Embora estudos anteriores relacionasse o consumo de carne a um aumento do risco de desenvolver câncer de mama, a nova pesquisa revelou que as mulheres que sobreviveram à doença e que ingeriam carne apresentaram uma taxa de mortalidade 23% maior do que aquelas que não consumiram produtos animais.

Das 1.508 participantes entrevistadas, verificou-se que as mulheres que consumiram carne de porco, cordeiro e de vaca tiveram uma mortalidade superior em 17 %.

Os pesquisadores verificaram que a taxa de mortalidade de mulheres que ingeriram uma grande quantidade dessas carnes ao longo de suas vidas – tanto nas fases de pré e pós-diagnóstico – aumentou em 31%.

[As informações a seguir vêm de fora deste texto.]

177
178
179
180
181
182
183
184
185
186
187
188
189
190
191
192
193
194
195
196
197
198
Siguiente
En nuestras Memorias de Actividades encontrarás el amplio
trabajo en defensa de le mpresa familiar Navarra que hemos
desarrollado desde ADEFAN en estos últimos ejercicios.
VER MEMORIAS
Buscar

Esses resultados levaram o co-autor do estudo Humberto Parada a concluir que o “o consumo de carne pode aumentar a mortalidade após o câncer de mama”.

Em 2015, a Organização Mundial de Saúde classificou a carne processada como cancerígena e vários estudos científicos recentes relacionaram seu consumo a determinados tipos de câncer, tanto em homens como em mulheres, segundo a VegNews.